Stored items:
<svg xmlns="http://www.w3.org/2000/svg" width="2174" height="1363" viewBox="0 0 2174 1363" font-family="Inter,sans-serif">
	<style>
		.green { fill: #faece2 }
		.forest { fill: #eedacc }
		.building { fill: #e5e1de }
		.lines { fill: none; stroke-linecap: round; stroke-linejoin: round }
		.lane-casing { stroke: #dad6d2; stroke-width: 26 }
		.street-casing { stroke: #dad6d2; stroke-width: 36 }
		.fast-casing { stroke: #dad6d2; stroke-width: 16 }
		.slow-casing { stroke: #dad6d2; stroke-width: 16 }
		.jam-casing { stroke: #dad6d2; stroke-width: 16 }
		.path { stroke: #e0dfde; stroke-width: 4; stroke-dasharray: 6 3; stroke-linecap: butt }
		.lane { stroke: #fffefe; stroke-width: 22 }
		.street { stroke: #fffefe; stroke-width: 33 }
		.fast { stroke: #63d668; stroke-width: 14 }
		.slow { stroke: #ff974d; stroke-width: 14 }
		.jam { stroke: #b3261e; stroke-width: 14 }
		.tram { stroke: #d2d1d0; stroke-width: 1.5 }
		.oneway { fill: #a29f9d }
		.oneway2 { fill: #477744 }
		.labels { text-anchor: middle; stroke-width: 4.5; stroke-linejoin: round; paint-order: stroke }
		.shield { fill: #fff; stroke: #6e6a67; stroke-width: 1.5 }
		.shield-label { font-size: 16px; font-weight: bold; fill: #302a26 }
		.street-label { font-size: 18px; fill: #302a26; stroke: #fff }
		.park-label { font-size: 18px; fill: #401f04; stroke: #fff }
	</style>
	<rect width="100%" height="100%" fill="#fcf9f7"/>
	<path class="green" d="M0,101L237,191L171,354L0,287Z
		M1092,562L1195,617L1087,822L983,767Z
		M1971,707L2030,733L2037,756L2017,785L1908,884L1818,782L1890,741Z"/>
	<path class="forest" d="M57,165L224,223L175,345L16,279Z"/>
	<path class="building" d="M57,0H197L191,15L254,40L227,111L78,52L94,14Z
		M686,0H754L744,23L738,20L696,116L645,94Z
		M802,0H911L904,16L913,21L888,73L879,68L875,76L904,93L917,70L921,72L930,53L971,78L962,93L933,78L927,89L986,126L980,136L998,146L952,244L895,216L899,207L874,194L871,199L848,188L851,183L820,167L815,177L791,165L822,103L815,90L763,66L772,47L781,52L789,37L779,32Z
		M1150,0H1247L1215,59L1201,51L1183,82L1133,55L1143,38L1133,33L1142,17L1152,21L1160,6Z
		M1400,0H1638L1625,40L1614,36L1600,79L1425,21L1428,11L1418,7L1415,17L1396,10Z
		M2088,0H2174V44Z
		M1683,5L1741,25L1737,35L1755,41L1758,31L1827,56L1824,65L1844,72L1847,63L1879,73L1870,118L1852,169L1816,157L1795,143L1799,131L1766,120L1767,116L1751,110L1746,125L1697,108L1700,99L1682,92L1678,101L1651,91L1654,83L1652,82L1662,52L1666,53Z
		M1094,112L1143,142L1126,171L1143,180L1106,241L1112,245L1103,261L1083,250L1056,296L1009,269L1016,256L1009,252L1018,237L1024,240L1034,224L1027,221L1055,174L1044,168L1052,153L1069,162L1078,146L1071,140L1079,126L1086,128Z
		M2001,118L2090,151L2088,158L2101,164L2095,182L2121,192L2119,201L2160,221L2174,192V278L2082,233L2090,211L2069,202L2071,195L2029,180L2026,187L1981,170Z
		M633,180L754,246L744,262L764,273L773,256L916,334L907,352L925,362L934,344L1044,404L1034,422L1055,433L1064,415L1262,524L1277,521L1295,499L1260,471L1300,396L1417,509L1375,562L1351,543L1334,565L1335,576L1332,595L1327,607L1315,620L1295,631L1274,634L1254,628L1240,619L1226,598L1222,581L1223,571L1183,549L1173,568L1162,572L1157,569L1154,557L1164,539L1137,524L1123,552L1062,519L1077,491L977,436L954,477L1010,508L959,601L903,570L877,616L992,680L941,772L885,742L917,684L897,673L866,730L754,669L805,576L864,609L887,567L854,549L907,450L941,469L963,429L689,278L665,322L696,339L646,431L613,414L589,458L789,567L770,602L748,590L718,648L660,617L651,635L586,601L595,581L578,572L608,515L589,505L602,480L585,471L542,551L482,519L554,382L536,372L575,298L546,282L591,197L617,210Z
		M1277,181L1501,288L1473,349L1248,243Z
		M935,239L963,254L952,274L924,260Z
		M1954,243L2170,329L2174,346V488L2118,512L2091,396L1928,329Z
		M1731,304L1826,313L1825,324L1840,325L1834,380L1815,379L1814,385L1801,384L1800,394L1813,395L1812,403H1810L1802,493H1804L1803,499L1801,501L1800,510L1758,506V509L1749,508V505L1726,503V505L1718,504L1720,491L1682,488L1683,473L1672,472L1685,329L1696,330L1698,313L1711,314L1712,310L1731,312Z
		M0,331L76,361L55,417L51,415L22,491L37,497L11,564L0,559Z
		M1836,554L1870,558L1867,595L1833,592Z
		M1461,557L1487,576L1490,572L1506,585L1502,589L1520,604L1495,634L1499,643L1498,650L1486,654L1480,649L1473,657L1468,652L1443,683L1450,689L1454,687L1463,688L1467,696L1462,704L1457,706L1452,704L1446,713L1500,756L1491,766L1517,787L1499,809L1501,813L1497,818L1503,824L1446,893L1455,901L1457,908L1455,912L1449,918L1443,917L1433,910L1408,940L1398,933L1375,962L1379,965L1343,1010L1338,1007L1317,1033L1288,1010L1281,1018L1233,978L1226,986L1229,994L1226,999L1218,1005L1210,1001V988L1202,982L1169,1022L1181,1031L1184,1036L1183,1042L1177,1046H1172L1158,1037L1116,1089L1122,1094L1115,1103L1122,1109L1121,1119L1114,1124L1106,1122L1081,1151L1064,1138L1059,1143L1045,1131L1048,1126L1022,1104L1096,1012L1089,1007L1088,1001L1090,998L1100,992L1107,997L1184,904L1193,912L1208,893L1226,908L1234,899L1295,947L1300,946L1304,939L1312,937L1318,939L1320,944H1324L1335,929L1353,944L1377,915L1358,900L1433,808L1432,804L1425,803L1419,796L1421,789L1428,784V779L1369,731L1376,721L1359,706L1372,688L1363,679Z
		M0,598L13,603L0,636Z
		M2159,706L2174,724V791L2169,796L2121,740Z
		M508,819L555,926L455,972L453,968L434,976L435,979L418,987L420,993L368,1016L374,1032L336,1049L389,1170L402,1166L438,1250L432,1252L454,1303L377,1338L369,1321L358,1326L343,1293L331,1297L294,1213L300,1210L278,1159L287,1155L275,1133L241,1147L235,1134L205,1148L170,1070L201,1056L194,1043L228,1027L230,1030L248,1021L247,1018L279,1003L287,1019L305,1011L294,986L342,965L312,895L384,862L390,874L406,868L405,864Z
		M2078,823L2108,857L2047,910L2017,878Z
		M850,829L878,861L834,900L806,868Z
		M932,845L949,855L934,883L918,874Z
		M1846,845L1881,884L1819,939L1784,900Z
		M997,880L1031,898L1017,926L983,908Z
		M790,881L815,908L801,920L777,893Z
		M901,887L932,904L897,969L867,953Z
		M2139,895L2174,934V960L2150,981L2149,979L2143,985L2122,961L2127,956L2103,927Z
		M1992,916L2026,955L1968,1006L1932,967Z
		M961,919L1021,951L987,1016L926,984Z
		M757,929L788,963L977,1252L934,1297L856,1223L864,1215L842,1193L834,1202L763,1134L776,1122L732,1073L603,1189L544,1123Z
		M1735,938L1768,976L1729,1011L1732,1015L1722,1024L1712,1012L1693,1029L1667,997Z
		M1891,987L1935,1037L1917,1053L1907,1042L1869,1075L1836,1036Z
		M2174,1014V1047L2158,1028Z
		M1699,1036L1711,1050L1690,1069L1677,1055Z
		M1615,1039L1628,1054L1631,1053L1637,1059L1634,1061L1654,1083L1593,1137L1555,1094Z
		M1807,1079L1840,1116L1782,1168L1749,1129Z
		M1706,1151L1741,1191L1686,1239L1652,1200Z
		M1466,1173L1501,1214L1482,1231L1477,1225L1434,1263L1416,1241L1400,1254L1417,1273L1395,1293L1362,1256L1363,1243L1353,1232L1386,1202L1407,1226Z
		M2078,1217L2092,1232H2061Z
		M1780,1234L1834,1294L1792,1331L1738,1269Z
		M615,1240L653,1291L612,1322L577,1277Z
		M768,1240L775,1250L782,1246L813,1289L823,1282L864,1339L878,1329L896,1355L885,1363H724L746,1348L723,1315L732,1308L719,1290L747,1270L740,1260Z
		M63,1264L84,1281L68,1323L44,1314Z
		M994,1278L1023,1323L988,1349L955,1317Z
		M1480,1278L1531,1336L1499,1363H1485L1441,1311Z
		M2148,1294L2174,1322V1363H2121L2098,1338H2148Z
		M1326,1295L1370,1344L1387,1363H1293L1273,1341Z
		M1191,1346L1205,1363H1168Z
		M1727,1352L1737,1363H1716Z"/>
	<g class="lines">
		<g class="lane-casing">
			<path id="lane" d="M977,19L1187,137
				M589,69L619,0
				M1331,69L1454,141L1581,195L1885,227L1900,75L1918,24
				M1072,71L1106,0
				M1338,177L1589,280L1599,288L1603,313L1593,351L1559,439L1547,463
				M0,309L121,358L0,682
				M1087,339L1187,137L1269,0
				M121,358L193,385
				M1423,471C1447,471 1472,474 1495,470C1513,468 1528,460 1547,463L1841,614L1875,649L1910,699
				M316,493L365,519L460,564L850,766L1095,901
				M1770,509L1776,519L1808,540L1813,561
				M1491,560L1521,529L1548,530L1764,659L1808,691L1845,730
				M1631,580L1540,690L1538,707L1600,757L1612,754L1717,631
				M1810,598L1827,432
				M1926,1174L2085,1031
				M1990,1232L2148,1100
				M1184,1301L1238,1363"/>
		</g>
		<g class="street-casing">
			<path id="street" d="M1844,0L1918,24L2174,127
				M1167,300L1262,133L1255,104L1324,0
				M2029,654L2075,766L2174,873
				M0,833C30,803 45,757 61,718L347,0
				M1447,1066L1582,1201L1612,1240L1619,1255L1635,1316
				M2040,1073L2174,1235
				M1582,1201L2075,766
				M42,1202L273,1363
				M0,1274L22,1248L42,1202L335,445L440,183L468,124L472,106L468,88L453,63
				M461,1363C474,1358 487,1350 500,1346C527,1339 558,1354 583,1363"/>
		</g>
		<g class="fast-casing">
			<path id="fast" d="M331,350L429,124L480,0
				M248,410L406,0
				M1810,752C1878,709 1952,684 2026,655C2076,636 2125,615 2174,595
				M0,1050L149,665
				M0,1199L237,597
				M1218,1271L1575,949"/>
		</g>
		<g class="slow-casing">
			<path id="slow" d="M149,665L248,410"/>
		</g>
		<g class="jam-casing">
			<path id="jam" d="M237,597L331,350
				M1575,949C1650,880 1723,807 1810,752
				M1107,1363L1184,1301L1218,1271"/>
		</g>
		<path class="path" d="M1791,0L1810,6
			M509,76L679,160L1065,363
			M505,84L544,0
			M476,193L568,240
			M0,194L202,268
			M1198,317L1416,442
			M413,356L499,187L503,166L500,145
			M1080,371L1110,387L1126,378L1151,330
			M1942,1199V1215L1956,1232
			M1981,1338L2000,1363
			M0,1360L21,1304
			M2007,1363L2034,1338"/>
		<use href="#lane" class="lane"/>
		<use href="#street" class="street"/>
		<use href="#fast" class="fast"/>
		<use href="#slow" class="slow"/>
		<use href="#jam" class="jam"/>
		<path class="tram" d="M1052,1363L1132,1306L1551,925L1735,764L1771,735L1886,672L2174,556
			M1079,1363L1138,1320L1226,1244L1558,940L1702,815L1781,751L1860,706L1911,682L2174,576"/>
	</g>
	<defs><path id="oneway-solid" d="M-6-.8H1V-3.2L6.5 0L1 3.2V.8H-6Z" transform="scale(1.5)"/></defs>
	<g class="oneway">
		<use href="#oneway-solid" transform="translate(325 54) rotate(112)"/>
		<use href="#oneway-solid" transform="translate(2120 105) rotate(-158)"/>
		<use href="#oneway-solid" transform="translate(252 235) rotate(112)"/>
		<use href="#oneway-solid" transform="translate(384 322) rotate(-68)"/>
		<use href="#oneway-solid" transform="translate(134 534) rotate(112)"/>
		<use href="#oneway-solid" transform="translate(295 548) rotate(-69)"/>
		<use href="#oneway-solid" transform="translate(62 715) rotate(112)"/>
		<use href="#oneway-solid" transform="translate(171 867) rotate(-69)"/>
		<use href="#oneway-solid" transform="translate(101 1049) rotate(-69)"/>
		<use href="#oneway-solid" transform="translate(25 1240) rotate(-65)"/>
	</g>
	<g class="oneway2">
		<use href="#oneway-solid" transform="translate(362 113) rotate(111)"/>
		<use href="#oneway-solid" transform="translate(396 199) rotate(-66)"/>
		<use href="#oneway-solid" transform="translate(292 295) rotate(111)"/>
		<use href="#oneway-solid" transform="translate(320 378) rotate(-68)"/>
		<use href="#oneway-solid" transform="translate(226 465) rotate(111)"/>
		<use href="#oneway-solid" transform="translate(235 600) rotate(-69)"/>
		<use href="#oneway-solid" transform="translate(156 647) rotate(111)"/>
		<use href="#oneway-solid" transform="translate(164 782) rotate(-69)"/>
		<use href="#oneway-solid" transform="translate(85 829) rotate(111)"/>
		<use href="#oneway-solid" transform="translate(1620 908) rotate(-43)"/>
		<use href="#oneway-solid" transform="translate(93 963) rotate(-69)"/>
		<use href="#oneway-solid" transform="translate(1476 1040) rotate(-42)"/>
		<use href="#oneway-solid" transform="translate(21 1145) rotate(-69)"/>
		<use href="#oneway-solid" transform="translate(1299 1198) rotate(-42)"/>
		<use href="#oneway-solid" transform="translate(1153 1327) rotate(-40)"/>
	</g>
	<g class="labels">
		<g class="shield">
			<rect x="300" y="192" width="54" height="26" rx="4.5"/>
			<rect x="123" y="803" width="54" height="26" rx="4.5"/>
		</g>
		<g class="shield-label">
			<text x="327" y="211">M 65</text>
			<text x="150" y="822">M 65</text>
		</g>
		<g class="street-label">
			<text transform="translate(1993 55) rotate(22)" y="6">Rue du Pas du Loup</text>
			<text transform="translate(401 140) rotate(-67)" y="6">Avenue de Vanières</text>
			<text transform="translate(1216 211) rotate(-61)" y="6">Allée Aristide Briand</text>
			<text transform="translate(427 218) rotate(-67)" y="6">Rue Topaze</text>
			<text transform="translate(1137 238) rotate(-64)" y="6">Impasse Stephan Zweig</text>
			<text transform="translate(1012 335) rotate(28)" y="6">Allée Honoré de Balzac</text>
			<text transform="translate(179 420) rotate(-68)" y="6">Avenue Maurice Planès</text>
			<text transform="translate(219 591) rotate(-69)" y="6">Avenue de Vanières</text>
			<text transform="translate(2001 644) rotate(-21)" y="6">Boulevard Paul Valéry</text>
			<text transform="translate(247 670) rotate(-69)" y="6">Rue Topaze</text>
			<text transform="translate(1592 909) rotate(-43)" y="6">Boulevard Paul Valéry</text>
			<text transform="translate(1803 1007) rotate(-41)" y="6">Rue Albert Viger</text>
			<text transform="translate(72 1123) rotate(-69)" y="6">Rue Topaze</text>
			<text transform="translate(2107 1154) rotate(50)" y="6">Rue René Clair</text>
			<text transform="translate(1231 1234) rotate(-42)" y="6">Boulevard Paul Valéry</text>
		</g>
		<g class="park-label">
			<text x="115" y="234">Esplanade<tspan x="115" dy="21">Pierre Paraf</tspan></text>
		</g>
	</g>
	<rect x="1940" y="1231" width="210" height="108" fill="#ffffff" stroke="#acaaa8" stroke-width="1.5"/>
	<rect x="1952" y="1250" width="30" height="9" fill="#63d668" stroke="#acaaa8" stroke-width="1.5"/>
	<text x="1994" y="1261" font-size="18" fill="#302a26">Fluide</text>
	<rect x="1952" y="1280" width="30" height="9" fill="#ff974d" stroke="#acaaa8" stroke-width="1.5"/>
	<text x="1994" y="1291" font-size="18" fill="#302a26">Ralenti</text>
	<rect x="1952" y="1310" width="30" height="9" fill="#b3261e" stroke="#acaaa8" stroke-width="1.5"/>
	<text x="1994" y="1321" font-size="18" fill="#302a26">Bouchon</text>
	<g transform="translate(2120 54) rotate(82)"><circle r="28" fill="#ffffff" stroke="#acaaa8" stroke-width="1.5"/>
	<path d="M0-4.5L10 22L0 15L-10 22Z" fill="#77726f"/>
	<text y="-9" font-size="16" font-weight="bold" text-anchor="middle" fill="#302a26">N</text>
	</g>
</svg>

Task to carry out => When a line of the data holds the string "lines", pick it out and copy it.

Solved problem =>
		.lines { fill: none; stroke-linecap: round; stroke-linejoin: round }
	<g class="lines">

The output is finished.